Required action 1:
From the patent claims on induction-coil power control, extract the passage between "3. A circuit" and "kHz to 20 kHz.", inclusive.
Required action 2:
Extend the patent claims on controlling power to a shrink-attachment induction coil, beginning after the last claim shown.

Page text:
......
2. A circuit for controlling the supply of electrical power to an induction coil heating a shrink attachment for tools, comprising:
a rectifier, having an input for feeding an input power, and a rectifier output, an inverter for putting out an AC-voltage, having an input and an inverter output for connecting the induction coil, an intermediary circuit for connecting the rectifier to the inverter, wherein the intermediary circuit comprises a capacitor, and
a regulation unit for regulating the power supplied to the induction coil, wherein the circuit for controlling comprises a measurement apparatus for measuring only current supplied to the induction coil as an input variable for the regulation unit, wherein the measurement apparatus is connected to the output side of the inverter, wherein the current supplied to the induction coil is used as an input variable for the regulation of the power supplied to the induction coil.
3. A circuit according to claim 2, wherein the inverter is configured for generating an AC-voltage with a predetermined frequency at the inverter output.
4. A circuit according to claim 3, wherein the predetermined frequency is 5 kHz to 20 kHz.
5. A circuit according to claim 4, wherein the predetermined frequency is 10 kHz.
6. A circuit according to claim 2, wherein the circuit can be operated with single phase AC-power or with multiphase AC-power.
7. A circuit according to claim 6, wherein a voltage range of the single phase AC-power is between 210 V and 250 V.
8. A circuit according to claim 6, wherein a voltage range of the multiphase AC-power is between 360 V and 500 V.
9. A circuit according to claim 2, wherein the regulation unit regulates the power supplied to the induction coil, connected to the inverter output, depending on the input variable, by varying the impulse width of the AC-voltage, generated by the inverter.
10. A circuit according to claim 2, wherein the circuit can be operated with a voltage, which is variable in a predetermined voltage range.
11. A circuit according to claim 10, wherein the predetermined voltage range is between 360 V and 500 V.
12. A method for controlling the power supply to an induction coil heating a shrink attachment for tools, comprising a regulation step, in which the current, supplied to the induction coil, is used as an input variable for controlling the power supplied to the induction coil, and wherein the method is performed on a circuit, the circuit comprising:
a rectifier, having an input for feeding an input power, and a rectifier output, an inverter for putting out an AC-voltage, having an input and an inverter output for connecting the induction coil, an intermediary circuit for connecting the rectifier to the inverter, wherein the intermediary circuit comprises a capacitor, and
a regulation unit for regulating the power supplied to the induction coil, wherein the circuit comprises a measurement apparatus for measuring only the current supplied to the induction coil as an input variable for the regulation unit, wherein the measurement apparatus is connected to the output side of the inverter, wherein the current supplied to the induction coil is used as an input variable for the regulation of the power supplied to the induction coil.
13. A method according to claim 12, wherein an AC-voltage with a predetermined frequency is supplied to the induction coil.
......
Data extracts:
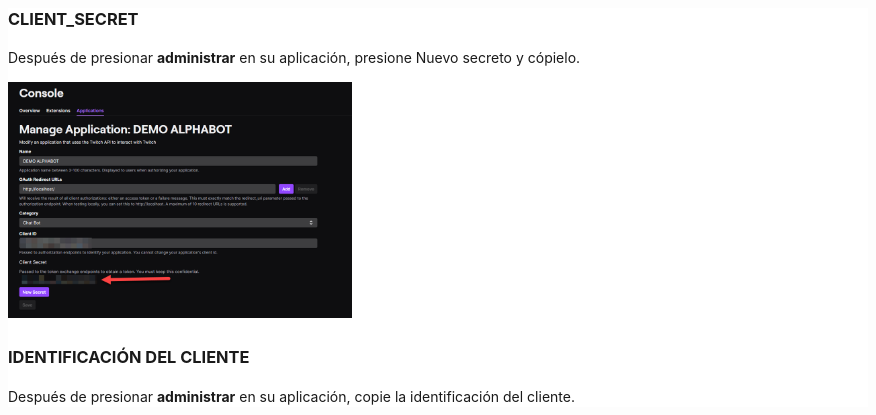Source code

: ### CLIENT_SECRET
Después de presionar **administrar** en su aplicación, presione Nuevo secreto y cópielo.

<img src = "../_media/twitchClientSecret.png" width = "40%" height = "40%">


### IDENTIFICACIÓN DEL CLIENTE
Después de presionar **administrar** en su aplicación, copie la identificación del cliente.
......
Task result 1:
3. A circuit according to claim 2, wherein the inverter is configured for generating an AC-voltage with a predetermined frequency at the inverter output.
4. A circuit according to claim 3, wherein the predetermined frequency is 5 kHz to 20 kHz.

Task result 2:
14. A method according to claim 13, wherein the regulation of the power supplied to the induction coil is performed by a variation of an impulse width of the AC-voltage.
15. A method according to claim 13, wherein the predetermined frequency is 5 kHz to 20 kHz.
16. A method according to claim 15, wherein the predetermined frequency is 10 kHz.
17. A method according to claim 12, wherein the power supplied to the induction coil is determined using the impedance of the coil and the current, measured by the measurement apparatus.
18. A method according to claim 12, wherein the size of the shrink attachment for tools is automatically determined by means of the measured current.
19. A method according to claim 12, wherein an input voltage is measured.
20. A method according to claim 12, wherein an input voltage is determined by a voltage measurement in front of a rectifier, or in an intermediary circuit, or in a coil circuit.
Description

This application relates to a circuit for controlling the supply of electrical power to an induction coil, in particular to an induction coil for heating a shrink attachment for tools, comprising a rectifier, having an input for feeding input power and a rectifier output, an inverter for putting out AC-voltage, comprising an input and an inverter output for connecting the induction coil, an intermediary circuit for connecting the rectifier to the inverter, and a control unit for controlling the power supply to the induction coil, a power supply unit for feeding electrical power to an induction coil. Furthermore, the application relates to a shrink attachment for tools, comprising an induction coil for heating the shrink attachment by generating Eddy currents and/or by generating heat through change of magnetization, and a method for controlling the power supply to an induction coil, in particular to an induction coil for heating a shrink attachment for tools comprising a control step.

In lathes, milling machines, drill presses, and similar the tool is received in a tool holder. For precise and defined machining of a work piece, it is necessary to position the tool in the tool holder precisely. The use of shrink tool holders or shrink attachments has proven to be effective for positioning and fixating tools in the holder. For inserting the tool, the holder is initially heated. Due to the thermal expansion of the receiver of the shrink attachment, the tool can be inserted into the receiver opening and can be fixated therein by subsequent cooling. The positioning can thus be performed in a simple, precise and reliable manner.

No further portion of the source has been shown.